TASK
Gather every line in the records below that contains the word "cooking".
*** MATERIAL SUPPLIED ***
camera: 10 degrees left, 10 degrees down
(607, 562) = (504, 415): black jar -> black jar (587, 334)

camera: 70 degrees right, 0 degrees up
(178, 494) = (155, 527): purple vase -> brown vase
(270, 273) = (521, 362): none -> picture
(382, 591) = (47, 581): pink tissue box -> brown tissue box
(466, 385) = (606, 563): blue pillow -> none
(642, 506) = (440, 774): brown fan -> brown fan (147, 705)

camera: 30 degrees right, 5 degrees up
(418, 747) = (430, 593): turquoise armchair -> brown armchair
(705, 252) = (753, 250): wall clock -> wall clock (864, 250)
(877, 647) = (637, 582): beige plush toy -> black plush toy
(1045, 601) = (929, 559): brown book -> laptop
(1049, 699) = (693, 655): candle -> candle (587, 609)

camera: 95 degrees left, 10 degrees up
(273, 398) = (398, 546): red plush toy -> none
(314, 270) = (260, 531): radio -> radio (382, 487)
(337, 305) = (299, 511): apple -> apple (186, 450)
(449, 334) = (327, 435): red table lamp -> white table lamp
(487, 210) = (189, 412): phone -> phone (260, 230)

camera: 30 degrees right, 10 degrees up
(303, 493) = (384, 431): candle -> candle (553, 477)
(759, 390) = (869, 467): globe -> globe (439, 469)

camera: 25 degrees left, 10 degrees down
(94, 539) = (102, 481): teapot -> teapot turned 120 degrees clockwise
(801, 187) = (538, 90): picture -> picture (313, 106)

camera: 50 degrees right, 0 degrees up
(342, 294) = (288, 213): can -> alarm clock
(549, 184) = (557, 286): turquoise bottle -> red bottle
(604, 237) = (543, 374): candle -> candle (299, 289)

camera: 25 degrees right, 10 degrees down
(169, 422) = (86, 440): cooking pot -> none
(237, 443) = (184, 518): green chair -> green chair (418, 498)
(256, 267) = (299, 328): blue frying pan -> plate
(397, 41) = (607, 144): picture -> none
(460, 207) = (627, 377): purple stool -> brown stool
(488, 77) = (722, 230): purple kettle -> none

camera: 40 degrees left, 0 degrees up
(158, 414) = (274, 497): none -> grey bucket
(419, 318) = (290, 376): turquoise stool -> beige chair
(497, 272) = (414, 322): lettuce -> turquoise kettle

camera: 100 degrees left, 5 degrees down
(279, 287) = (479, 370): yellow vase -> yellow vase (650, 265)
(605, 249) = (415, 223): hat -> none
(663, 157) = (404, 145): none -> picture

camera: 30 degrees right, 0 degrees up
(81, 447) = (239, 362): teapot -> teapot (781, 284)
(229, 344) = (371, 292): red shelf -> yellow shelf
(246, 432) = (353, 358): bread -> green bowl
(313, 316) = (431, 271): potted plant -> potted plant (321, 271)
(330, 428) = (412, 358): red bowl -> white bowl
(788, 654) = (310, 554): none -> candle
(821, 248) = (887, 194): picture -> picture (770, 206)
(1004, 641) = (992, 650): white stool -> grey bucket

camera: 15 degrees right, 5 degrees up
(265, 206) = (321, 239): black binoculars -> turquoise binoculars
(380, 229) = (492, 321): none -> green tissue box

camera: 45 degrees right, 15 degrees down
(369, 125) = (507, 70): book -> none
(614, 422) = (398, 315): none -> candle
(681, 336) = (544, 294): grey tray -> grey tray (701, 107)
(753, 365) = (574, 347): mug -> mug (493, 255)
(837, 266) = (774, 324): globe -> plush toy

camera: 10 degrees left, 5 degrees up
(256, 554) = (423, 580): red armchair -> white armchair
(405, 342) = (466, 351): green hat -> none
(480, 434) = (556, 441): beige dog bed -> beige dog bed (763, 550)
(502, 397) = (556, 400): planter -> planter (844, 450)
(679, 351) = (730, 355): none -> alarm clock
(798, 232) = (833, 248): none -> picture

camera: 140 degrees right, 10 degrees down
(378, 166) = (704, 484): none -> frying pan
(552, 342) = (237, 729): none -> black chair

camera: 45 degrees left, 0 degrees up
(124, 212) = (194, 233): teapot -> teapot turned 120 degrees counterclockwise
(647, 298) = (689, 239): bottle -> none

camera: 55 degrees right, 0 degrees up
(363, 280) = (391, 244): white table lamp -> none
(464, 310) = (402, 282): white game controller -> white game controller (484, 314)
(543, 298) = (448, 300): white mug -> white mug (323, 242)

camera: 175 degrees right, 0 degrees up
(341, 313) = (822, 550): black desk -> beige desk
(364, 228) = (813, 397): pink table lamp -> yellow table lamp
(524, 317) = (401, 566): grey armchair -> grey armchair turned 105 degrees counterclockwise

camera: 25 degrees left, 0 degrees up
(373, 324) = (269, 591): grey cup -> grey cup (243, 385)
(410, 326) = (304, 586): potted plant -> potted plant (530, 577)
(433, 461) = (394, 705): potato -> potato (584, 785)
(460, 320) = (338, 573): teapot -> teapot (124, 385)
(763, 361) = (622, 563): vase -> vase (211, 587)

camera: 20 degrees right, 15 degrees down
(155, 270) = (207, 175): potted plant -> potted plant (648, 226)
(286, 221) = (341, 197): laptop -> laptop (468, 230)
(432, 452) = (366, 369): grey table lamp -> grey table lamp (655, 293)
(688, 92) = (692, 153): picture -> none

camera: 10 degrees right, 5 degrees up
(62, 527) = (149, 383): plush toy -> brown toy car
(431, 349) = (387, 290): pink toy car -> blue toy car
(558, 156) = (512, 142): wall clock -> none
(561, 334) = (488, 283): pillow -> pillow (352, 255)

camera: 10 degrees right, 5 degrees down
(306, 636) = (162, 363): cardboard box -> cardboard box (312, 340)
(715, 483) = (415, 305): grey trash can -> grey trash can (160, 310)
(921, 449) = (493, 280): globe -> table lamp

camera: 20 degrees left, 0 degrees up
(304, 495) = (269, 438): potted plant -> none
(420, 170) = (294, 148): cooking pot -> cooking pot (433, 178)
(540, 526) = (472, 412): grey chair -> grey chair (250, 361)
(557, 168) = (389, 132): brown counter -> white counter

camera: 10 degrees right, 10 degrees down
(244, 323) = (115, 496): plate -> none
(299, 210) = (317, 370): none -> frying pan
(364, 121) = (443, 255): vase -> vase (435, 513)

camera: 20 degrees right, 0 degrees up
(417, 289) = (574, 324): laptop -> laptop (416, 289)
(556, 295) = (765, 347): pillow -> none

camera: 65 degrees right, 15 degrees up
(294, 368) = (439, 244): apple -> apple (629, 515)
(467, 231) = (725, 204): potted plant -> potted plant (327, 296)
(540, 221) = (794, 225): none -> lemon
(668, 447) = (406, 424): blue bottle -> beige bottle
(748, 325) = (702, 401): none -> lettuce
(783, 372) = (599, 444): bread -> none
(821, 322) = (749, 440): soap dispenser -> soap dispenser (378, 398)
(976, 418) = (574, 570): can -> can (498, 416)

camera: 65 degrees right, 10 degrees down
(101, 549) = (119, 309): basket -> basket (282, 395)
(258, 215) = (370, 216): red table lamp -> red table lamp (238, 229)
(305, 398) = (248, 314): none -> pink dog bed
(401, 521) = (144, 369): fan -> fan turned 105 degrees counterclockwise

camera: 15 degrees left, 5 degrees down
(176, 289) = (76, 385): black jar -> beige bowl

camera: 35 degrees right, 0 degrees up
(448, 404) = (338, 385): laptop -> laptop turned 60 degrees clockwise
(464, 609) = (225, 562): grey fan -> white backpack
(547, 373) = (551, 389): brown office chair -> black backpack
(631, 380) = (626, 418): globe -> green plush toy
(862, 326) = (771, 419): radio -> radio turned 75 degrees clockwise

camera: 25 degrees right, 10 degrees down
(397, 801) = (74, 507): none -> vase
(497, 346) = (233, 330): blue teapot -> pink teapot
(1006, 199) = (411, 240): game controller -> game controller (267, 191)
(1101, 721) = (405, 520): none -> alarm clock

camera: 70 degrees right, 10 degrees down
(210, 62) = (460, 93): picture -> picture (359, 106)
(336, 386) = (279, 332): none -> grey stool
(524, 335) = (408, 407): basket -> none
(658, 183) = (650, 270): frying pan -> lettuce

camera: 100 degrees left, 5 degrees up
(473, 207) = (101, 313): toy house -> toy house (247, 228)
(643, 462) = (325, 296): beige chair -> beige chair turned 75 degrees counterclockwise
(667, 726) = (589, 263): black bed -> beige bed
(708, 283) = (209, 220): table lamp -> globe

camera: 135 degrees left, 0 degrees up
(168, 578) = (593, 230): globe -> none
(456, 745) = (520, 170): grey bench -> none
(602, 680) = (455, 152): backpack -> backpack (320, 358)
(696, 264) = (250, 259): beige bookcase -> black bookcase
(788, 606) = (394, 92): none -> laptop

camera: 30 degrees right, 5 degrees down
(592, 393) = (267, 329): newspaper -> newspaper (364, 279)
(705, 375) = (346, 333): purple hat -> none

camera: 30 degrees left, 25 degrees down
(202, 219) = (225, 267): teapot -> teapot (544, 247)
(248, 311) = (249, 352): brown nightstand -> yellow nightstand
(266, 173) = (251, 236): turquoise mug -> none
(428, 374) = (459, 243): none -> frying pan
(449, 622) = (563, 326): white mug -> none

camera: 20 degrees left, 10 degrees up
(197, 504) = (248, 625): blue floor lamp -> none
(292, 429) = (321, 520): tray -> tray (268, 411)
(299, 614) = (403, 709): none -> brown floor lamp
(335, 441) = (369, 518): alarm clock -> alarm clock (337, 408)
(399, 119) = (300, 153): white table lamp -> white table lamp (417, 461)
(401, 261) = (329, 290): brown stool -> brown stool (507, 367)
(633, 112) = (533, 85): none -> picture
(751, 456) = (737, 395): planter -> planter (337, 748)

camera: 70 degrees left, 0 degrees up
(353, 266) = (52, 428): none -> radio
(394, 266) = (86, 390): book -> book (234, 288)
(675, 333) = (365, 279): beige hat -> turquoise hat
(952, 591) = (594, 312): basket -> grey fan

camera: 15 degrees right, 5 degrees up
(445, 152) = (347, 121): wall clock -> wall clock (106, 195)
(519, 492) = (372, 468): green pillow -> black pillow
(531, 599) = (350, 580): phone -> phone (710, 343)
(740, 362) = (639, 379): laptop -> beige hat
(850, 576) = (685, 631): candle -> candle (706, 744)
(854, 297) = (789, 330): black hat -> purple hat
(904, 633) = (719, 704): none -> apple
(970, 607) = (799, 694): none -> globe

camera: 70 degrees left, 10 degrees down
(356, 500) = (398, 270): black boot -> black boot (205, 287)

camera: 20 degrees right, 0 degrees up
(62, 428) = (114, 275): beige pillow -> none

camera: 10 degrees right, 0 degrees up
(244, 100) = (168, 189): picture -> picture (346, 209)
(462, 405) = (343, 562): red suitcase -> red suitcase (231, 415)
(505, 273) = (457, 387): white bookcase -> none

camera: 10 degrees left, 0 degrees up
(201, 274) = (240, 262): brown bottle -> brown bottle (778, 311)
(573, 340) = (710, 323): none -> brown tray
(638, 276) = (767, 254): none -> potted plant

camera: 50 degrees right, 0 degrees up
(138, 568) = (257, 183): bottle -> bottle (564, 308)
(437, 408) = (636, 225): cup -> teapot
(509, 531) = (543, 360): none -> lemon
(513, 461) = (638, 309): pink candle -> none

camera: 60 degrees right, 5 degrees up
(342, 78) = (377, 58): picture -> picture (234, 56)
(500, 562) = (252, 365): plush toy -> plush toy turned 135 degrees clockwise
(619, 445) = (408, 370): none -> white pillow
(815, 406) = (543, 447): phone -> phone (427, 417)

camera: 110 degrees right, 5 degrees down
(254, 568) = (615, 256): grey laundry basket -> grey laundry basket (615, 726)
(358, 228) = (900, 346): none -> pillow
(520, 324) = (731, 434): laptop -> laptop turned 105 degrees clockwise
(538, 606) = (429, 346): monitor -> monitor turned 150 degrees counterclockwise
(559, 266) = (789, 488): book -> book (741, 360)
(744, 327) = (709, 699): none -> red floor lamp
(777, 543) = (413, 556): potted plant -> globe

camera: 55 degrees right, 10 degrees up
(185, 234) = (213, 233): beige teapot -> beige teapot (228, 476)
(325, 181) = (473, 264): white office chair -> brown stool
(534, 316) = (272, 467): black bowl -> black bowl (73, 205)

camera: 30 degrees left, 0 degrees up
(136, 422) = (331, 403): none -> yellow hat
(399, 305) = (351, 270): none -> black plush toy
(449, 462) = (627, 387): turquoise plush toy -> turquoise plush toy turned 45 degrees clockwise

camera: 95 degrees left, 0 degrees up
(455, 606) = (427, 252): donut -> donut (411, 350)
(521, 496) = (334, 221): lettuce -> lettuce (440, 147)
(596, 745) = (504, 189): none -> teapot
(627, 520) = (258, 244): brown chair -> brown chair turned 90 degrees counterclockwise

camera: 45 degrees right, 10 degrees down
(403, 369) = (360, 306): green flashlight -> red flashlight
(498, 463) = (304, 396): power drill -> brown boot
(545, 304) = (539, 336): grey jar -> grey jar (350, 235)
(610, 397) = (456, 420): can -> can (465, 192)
*** End of MATERIAL SUPPLIED ***
RESPONSE AREA
(169, 422) = (86, 440): cooking pot -> none
(420, 170) = (294, 148): cooking pot -> cooking pot (433, 178)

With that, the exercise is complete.